Your task :: Write out, word for word, each line from the start of the entries through the one holding "101: (590, 320)"; omit the pictures.

Keypoint correspondence data ::
****************************************

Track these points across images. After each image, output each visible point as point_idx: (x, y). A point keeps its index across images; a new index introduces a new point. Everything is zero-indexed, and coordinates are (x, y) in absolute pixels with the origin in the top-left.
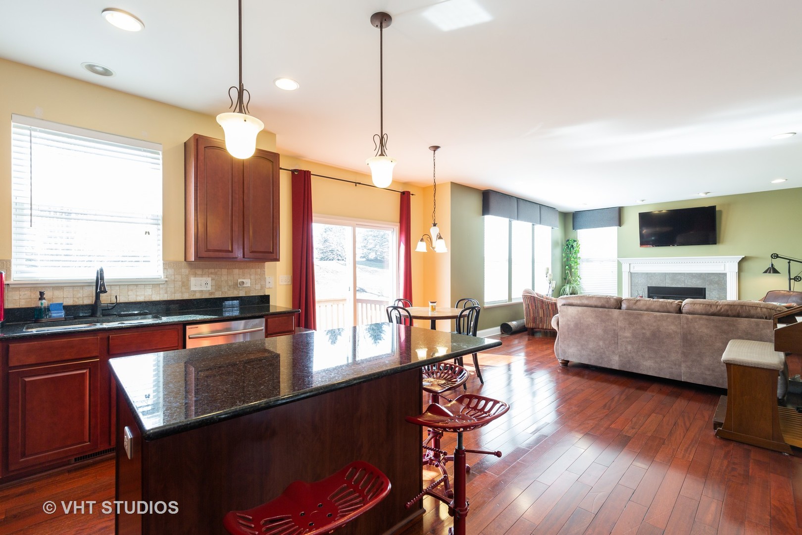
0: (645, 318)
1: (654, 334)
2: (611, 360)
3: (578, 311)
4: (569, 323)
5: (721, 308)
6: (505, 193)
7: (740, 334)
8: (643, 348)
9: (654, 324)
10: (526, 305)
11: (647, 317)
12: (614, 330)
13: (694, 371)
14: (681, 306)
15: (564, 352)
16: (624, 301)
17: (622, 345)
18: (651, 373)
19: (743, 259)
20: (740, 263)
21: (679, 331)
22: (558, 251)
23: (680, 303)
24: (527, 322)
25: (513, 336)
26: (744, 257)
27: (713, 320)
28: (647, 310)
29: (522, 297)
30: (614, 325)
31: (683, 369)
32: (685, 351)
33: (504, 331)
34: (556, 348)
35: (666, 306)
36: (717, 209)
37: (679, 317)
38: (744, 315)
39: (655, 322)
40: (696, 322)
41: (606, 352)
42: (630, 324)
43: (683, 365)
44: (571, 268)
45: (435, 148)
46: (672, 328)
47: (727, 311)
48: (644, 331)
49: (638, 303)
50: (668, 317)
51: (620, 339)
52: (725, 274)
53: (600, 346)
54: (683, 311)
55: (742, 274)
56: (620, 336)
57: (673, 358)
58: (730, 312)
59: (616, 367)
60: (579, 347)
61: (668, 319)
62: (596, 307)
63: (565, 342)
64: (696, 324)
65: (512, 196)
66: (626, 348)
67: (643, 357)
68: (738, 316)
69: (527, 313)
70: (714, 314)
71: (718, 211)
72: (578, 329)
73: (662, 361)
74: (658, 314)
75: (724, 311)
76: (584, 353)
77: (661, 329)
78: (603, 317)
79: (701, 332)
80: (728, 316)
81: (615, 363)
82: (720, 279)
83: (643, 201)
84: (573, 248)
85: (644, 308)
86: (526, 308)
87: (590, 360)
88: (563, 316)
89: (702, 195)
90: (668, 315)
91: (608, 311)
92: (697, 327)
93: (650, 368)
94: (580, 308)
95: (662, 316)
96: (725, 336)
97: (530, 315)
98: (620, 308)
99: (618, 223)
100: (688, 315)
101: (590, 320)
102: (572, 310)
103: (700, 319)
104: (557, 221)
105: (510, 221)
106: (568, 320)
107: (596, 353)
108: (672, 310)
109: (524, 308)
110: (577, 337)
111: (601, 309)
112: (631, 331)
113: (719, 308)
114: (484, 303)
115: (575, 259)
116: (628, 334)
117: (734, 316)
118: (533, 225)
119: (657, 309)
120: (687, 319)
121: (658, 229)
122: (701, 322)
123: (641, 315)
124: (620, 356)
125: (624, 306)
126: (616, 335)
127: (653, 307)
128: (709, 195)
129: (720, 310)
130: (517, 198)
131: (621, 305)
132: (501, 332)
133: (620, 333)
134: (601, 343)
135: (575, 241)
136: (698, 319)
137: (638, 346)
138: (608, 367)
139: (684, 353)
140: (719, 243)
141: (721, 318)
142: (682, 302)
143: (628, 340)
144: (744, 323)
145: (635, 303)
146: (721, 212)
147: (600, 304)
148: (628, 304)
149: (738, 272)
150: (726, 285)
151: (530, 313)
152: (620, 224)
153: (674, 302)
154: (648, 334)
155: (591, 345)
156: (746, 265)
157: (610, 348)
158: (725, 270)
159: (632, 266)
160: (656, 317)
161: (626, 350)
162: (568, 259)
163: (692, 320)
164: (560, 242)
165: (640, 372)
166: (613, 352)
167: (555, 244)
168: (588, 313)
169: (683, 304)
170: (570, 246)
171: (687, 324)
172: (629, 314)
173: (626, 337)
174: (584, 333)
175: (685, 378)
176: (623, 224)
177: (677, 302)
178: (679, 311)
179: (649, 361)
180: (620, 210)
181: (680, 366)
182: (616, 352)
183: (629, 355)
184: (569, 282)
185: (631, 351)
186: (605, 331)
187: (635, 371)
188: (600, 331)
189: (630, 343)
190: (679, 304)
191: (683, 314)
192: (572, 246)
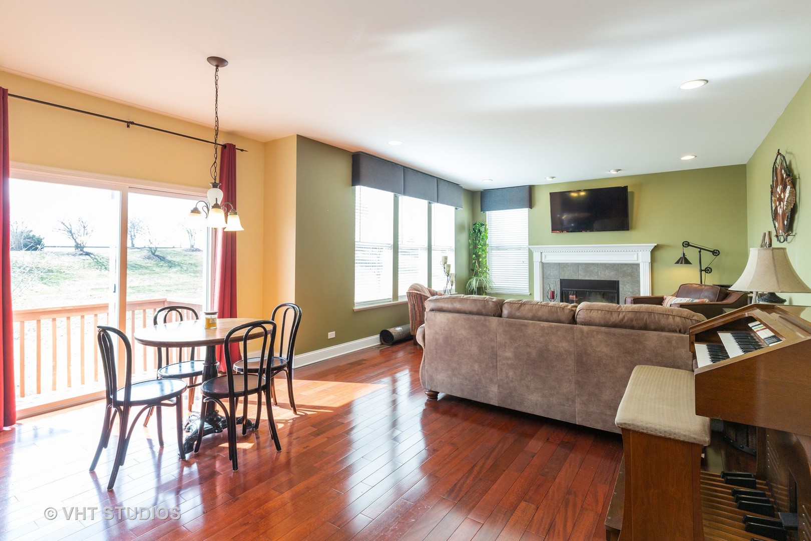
0: (530, 331)
1: (541, 354)
2: (488, 392)
3: (448, 319)
4: (437, 336)
5: (624, 317)
6: (382, 158)
7: (648, 356)
8: (528, 374)
9: (542, 339)
10: (411, 306)
11: (534, 329)
12: (493, 348)
13: (592, 410)
14: (575, 313)
15: (432, 379)
16: (506, 305)
17: (502, 369)
18: (538, 412)
19: (655, 247)
20: (653, 252)
21: (572, 350)
22: (464, 237)
23: (574, 309)
24: (412, 328)
25: (395, 348)
26: (656, 245)
27: (614, 334)
28: (533, 319)
29: (406, 294)
30: (492, 340)
31: (578, 407)
32: (580, 379)
33: (384, 340)
34: (422, 373)
35: (557, 313)
36: (629, 190)
37: (572, 329)
38: (652, 327)
39: (542, 336)
40: (593, 337)
41: (483, 380)
42: (512, 338)
43: (578, 400)
44: (478, 256)
45: (219, 62)
46: (564, 345)
47: (632, 320)
48: (529, 350)
49: (522, 308)
50: (558, 329)
51: (500, 360)
52: (638, 265)
53: (474, 371)
54: (578, 320)
55: (655, 265)
56: (500, 356)
57: (565, 391)
58: (635, 323)
59: (494, 402)
60: (450, 372)
61: (559, 333)
62: (471, 313)
63: (433, 364)
64: (593, 339)
65: (396, 164)
66: (507, 373)
67: (528, 387)
68: (645, 328)
69: (412, 315)
70: (615, 326)
71: (630, 192)
72: (449, 344)
73: (551, 394)
74: (546, 324)
75: (628, 320)
76: (456, 380)
77: (550, 347)
78: (479, 329)
79: (600, 351)
80: (633, 328)
81: (493, 396)
82: (633, 269)
83: (553, 178)
84: (480, 234)
85: (530, 315)
86: (411, 310)
87: (462, 391)
88: (429, 327)
89: (613, 173)
90: (558, 326)
91: (485, 320)
92: (594, 344)
93: (536, 404)
94: (450, 316)
95: (551, 327)
96: (629, 358)
97: (416, 319)
98: (500, 316)
99: (528, 203)
100: (583, 326)
101: (463, 333)
102: (441, 318)
103: (598, 332)
104: (463, 200)
105: (395, 196)
106: (436, 333)
107: (469, 381)
108: (563, 318)
109: (409, 310)
110: (447, 358)
111: (476, 317)
112: (512, 350)
113: (621, 316)
114: (353, 304)
115: (482, 246)
116: (509, 354)
117: (641, 328)
118: (430, 203)
119: (545, 318)
120: (582, 332)
121: (576, 215)
122: (600, 337)
123: (525, 325)
124: (499, 386)
125: (505, 312)
126: (494, 356)
127: (540, 314)
128: (621, 174)
129: (623, 319)
130: (404, 167)
131: (502, 311)
132: (381, 341)
133: (500, 353)
134: (476, 367)
135: (482, 225)
136: (595, 333)
137: (522, 371)
138: (485, 402)
139: (578, 383)
140: (631, 229)
141: (624, 331)
142: (576, 307)
143: (509, 362)
144: (652, 338)
145: (519, 308)
146: (632, 193)
147: (475, 309)
148: (510, 310)
149: (651, 262)
150: (639, 277)
151: (416, 317)
152: (531, 205)
153: (567, 306)
154: (534, 353)
155: (464, 370)
156: (658, 254)
157: (487, 374)
158: (637, 260)
159: (543, 254)
160: (543, 329)
161: (507, 377)
162: (475, 246)
163: (588, 333)
164: (466, 225)
165: (524, 410)
166: (491, 380)
167: (459, 228)
168: (460, 322)
169: (578, 310)
170: (476, 231)
171: (582, 339)
172: (511, 325)
173: (507, 358)
174: (455, 351)
175: (580, 420)
176: (533, 206)
177: (570, 306)
178: (573, 320)
179: (535, 394)
180: (531, 189)
181: (574, 402)
182: (495, 380)
183: (511, 384)
184: (476, 274)
185: (512, 378)
186: (481, 349)
187: (518, 408)
188: (474, 349)
189: (511, 366)
190: (572, 310)
191: (577, 326)
192: (479, 230)
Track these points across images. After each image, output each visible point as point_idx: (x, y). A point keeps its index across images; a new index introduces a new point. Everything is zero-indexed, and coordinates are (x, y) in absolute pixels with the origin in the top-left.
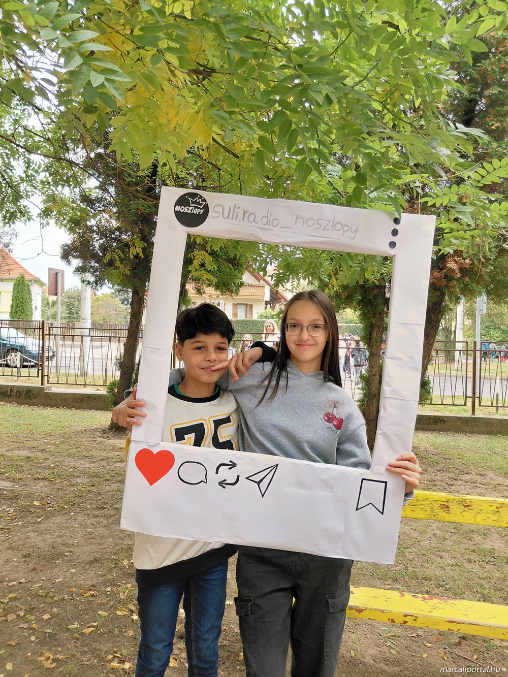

****************************************

Task result ::
Track these points across images. After each image, output each visible point as point_idx: (x, y). A point keeps its index across images; a new index introduces a new point. Everything is zero-indexed, and coordinates are (x, y) in absolute pixels with the origin in the top-left.
0: (645, 318)
1: (654, 334)
2: (611, 360)
3: (578, 311)
4: (569, 323)
5: (721, 308)
6: (505, 193)
7: (740, 334)
8: (643, 348)
9: (654, 324)
10: (526, 305)
11: (647, 317)
12: (614, 330)
13: (694, 371)
14: (681, 306)
15: (564, 352)
16: (624, 301)
17: (622, 345)
18: (651, 373)
19: (743, 259)
20: (740, 263)
21: (679, 331)
22: (558, 251)
23: (680, 303)
24: (527, 322)
25: (513, 336)
26: (744, 257)
27: (713, 320)
28: (647, 310)
29: (522, 297)
30: (614, 325)
31: (683, 369)
32: (685, 351)
33: (504, 331)
34: (556, 348)
35: (666, 306)
36: (717, 209)
37: (679, 317)
38: (744, 315)
39: (655, 322)
40: (696, 322)
41: (606, 352)
42: (630, 324)
43: (683, 365)
44: (571, 268)
45: (435, 148)
46: (672, 328)
47: (727, 311)
48: (644, 331)
49: (638, 303)
50: (668, 317)
51: (620, 339)
52: (725, 274)
53: (600, 346)
54: (683, 311)
55: (742, 274)
56: (620, 336)
57: (673, 358)
58: (730, 312)
59: (616, 367)
60: (579, 347)
61: (668, 319)
62: (596, 307)
63: (565, 342)
64: (696, 324)
65: (512, 196)
66: (626, 348)
67: (643, 357)
68: (738, 316)
69: (527, 313)
70: (714, 314)
71: (718, 211)
72: (578, 329)
73: (662, 361)
74: (658, 314)
75: (724, 311)
76: (584, 353)
77: (661, 329)
78: (603, 317)
79: (701, 332)
80: (728, 316)
81: (615, 363)
82: (720, 279)
83: (643, 201)
84: (573, 248)
85: (644, 308)
86: (526, 308)
87: (590, 360)
88: (563, 316)
89: (702, 195)
90: (668, 315)
91: (608, 311)
92: (697, 327)
93: (650, 368)
94: (580, 308)
95: (662, 316)
96: (725, 336)
97: (530, 315)
98: (620, 308)
99: (618, 223)
100: (688, 315)
101: (590, 320)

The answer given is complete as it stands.